╭─ DATA TO EXAMINE

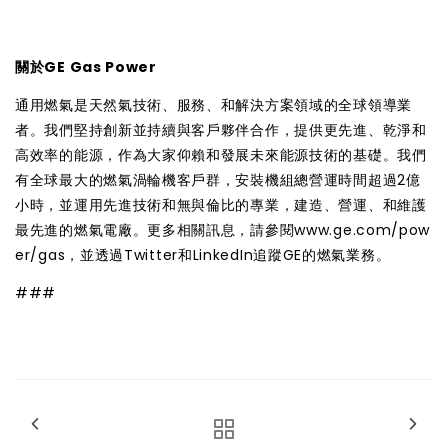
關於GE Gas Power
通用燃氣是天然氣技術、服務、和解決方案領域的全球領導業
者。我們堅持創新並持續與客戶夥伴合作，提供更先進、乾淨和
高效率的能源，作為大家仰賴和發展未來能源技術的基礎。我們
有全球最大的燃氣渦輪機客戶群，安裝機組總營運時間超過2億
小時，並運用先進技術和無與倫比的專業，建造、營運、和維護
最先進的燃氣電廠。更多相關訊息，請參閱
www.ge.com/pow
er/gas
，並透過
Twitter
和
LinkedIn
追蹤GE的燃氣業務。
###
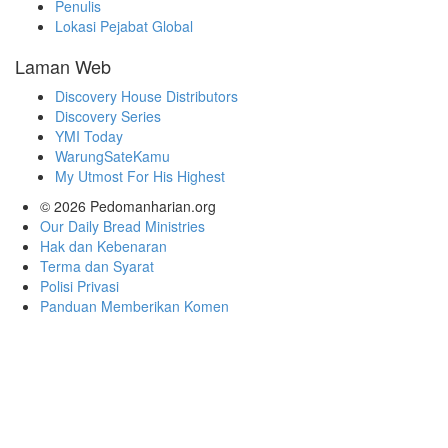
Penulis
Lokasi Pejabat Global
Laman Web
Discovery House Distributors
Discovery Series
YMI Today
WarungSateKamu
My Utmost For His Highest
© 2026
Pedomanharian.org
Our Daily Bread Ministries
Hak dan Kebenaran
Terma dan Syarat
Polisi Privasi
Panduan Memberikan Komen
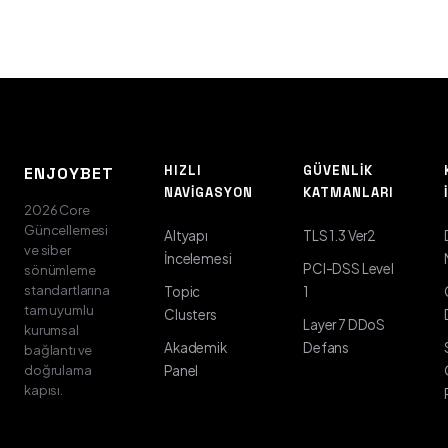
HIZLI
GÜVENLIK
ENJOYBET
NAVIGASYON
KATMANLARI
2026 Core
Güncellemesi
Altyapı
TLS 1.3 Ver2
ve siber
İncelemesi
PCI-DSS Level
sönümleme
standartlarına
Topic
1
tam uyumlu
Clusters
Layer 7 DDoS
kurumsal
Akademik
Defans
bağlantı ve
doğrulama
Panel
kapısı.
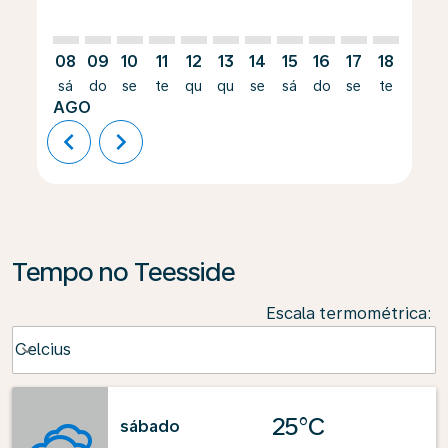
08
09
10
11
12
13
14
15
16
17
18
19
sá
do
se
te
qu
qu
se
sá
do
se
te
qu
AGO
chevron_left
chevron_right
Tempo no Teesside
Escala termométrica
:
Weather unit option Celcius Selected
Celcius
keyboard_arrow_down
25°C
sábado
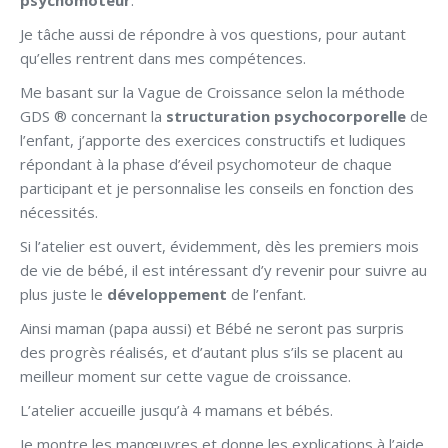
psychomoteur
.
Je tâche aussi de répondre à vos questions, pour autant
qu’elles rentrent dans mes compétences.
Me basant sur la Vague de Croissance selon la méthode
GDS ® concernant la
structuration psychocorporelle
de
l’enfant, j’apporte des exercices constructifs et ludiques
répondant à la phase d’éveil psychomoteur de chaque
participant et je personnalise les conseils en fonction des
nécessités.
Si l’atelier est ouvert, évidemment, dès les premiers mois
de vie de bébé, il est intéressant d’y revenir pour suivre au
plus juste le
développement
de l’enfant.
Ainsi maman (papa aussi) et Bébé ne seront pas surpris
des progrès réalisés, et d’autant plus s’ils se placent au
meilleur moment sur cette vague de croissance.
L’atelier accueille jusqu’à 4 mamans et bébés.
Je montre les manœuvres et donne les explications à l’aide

╰─
╭─ DATA TO EXAMINE

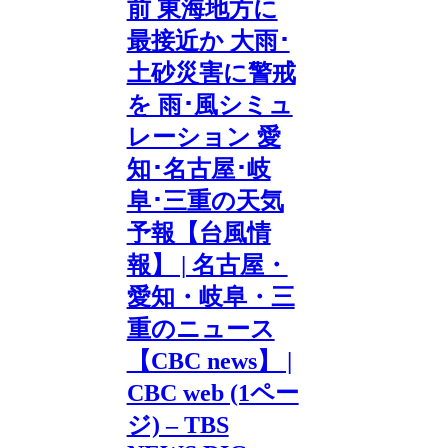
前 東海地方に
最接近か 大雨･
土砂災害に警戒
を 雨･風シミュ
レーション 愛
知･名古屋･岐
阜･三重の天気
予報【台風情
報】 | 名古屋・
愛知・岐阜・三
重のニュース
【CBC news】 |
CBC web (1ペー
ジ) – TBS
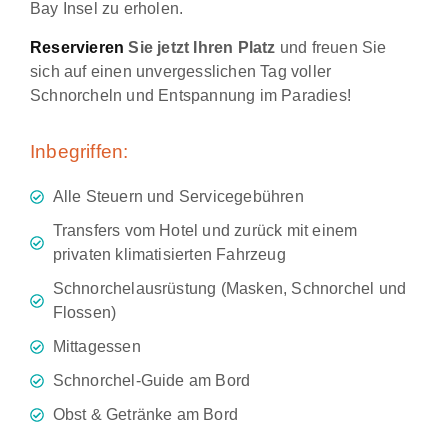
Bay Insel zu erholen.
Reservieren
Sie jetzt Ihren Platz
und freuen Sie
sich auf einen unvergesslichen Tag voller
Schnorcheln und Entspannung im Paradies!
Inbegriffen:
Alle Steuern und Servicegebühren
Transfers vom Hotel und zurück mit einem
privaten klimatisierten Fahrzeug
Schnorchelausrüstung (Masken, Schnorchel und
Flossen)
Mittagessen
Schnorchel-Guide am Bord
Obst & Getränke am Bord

╰─
╭─ DATA TO EXAMINE

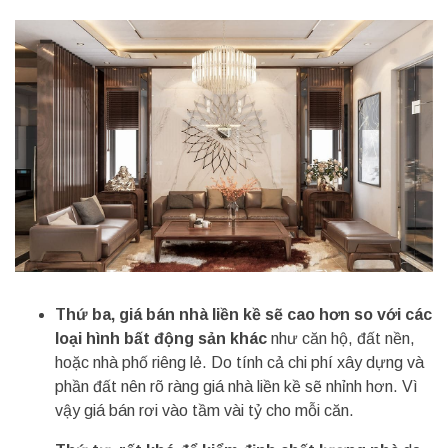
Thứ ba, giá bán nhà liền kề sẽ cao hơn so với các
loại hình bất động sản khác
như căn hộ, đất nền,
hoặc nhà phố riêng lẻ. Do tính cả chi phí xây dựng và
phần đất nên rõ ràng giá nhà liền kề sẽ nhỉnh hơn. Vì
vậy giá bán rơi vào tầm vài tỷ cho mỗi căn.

╰─

▶ WORK REQUEST
Please copy out the lines of the material above, beginning with the line containing "Bay Insel zu erholen." and ending with the line containing "Mittagessen", both included.

▶ TASK ANSWER
Bay Insel zu erholen.
Reservieren
Sie jetzt Ihren Platz
und freuen Sie
sich auf einen unvergesslichen Tag voller
Schnorcheln und Entspannung im Paradies!
Inbegriffen:
Alle Steuern und Servicegebühren
Transfers vom Hotel und zurück mit einem
privaten klimatisierten Fahrzeug
Schnorchelausrüstung (Masken, Schnorchel und
Flossen)
Mittagessen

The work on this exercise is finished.